• [RECORDED INFORMATION]
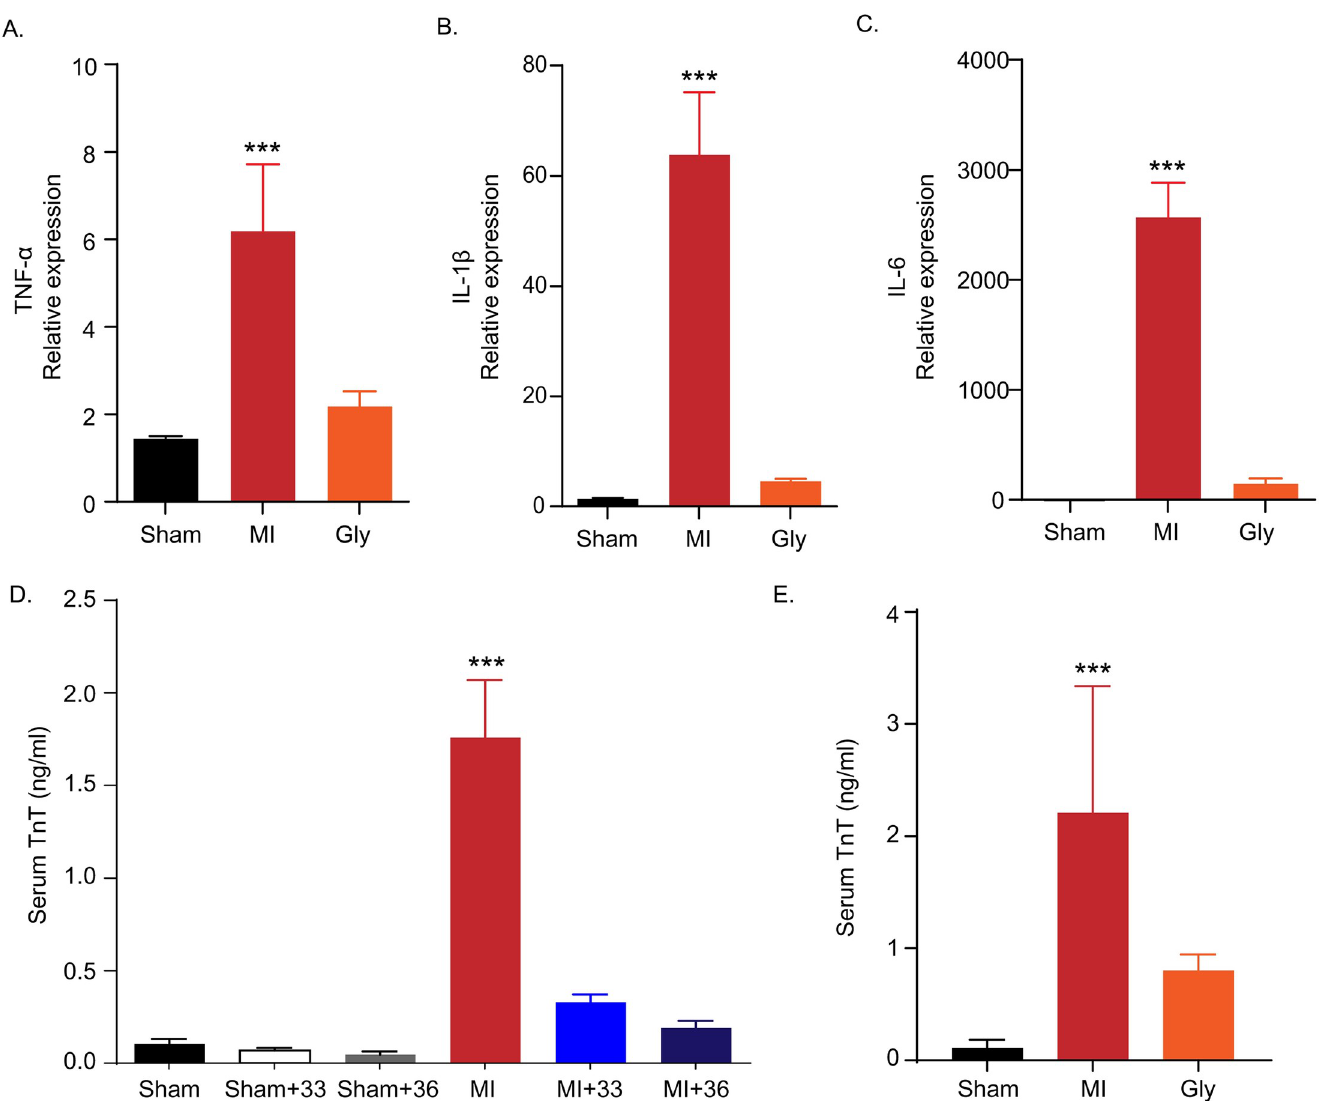
Fig 5. Inflammatory cytokine expression in myocardial I/R injury with and without glycyrrhizin treatment and levels of cardiac troponin T (cTnT) in plasma. A. Quantification of tumour necrosis factor- α (TNF- α ) expression by RT-PCR comparing myocardial I/R injury with and without glycyrrhizin treatment (the number of animals: n = 5, respectively), ��� P < 0.001, comparing myocardial I/R injury with and without glycyrrhizin by one-way analysis of variance (ANOVA) followed by Bonferroni post hoc test B. Quantification of interleukin-1 β (IL-1 β ) expression by RT-PCR comparing myocardial I/R injury with and without glycyrrhizin (the number of animals: n = 5, respectively), ��� P < 0.001, comparing myocardial I/R injury with and without glycyrrhizin treatment by one-way ANOVA followed by Bonferroni post hoc test C. Quantification of interleukin-6 (IL-6) expression by RT-PCR comparing myocardial I/R injury with and without glycyrrhizin treatment (the number of animals: n = 5, respectively), ��� P < 0.001, comparing myocardial I/R injury with and without glycyrrhizin treatment by one-way ANOVA followed by Bonferroni post hoc test. D. Quantification of serum TnT level by ELISA comparing myocardial I/R with normothermia and hypothermia (33˚C and 36˚C) (number of animals: n = 5), ��� P < 0.001, comparison of myocardial I/R with normothermia and hypothermia (33˚C and 36˚C) by one-way analysis of variance (ANOVA) followed by Bonferroni post hoc test. E. Quantification of serum TnT level by ELISA with comparing myocardial I/R injury with and without glycyrrhizin pre- treatment (number of animals: n = 5), ��� P < 0.001, comparing myocardial I/R injury with and without glycyrrhizin pre-treatment by one-way ANOVA followed by Bonferroni post hoc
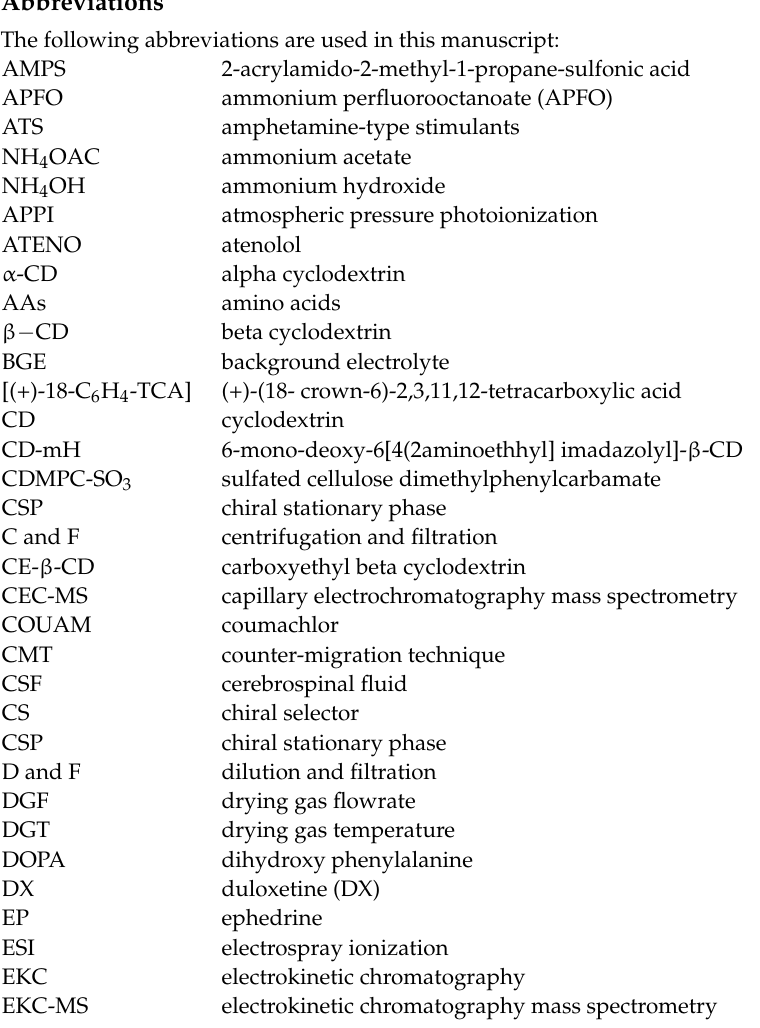
strategy, Figure S2: A horizontal bar chart showing journals publishing chiral CE-MS articles over the past 10 years (2010–2020), Figure S3: A pictorial representation of (A) Agilent co-axial sheath liquid CEMS interface, (B) sheathless porous tip interface [65], Figure S4: Schematic of the CE-APPI-MS [66], Figure S5: Schematic diagram of the interface for coupling capillary electrophoresis (CE) with ICP- MS [67], Figure S6: (a) Schematics of partial filling technique in chiral CE-MS using a non-volatile surfactant [68], and (b) schematic representation of the CMT [27], Figure S7: Comparison of (A) low-molecular-mass monomeric (unpolymerized) micelles and (B) high-molecular-mass micelle polymer introduced to ESI-MS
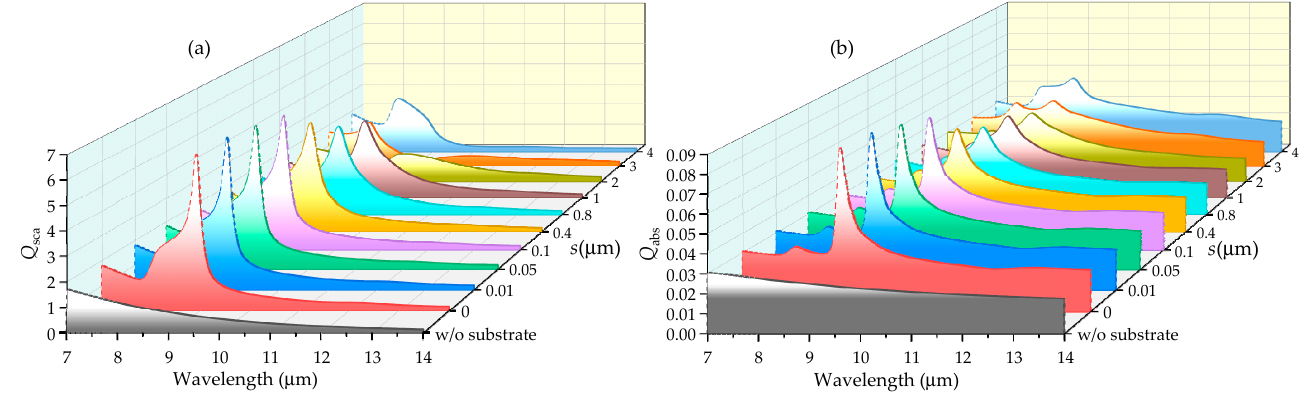
Figure 7. Infrared properties of an Al sphere on the SiO 2 substrate versus the wavelength and particle-to-substrate distance s, where curves of different colors correspond to different distances s of particles to the substrate : ( a ) scattering and ( b ) absorption efficiencies. For convenience, the efficiencies of a free particle without the substrate are also shown. The radius of the Al sphere is 1 µm.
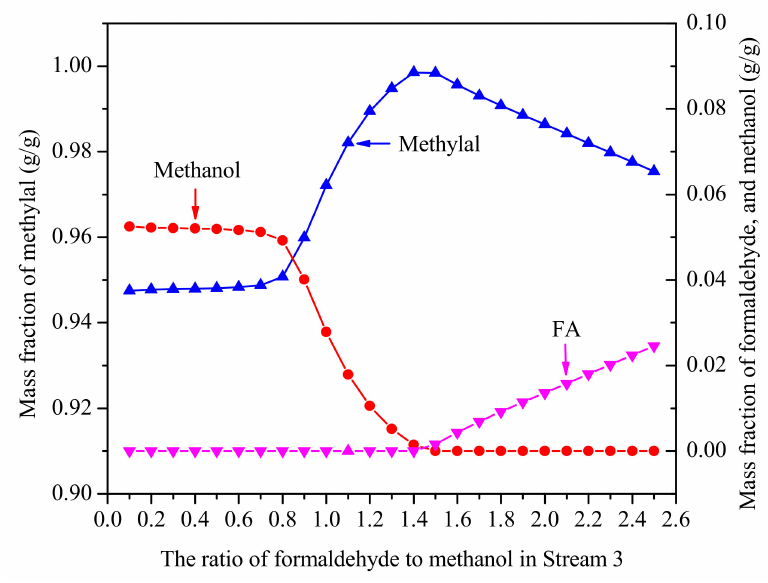
Figure 5. The e ff ect of FA / MeOH ratio on e ffl uent from the top of distillation column. (N = 40, RR = 2, no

• [YOUR GOAL] Every line in the data above that contains the word "Figure" should be copied.

• [TASK OUTPUT]
strategy, Figure S2: A horizontal bar chart showing journals publishing chiral CE-MS articles over the past 10 years (2010–2020), Figure S3: A pictorial representation of (A) Agilent co-axial sheath liquid CEMS interface, (B) sheathless porous tip interface [65], Figure S4: Schematic of the CE-APPI-MS [66], Figure S5: Schematic diagram of the interface for coupling capillary electrophoresis (CE) with ICP- MS [67], Figure S6: (a) Schematics of partial filling technique in chiral CE-MS using a non-volatile surfactant [68], and (b) schematic representation of the CMT [27], Figure S7: Comparison of (A) low-molecular-mass monomeric (unpolymerized) micelles and (B) high-molecular-mass micelle polymer introduced to ESI-MS
Figure 7. Infrared properties of an Al sphere on the SiO 2 substrate versus the wavelength and particle-to-substrate distance s, where curves of different colors correspond to different distances s of particles to the substrate : ( a ) scattering and ( b ) absorption efficiencies. For convenience, the efficiencies of a free particle without the substrate are also shown. The radius of the Al sphere is 1 µm.
Figure 5. The e ff ect of FA / MeOH ratio on e ffl uent from the top of distillation column. (N = 40, RR = 2, no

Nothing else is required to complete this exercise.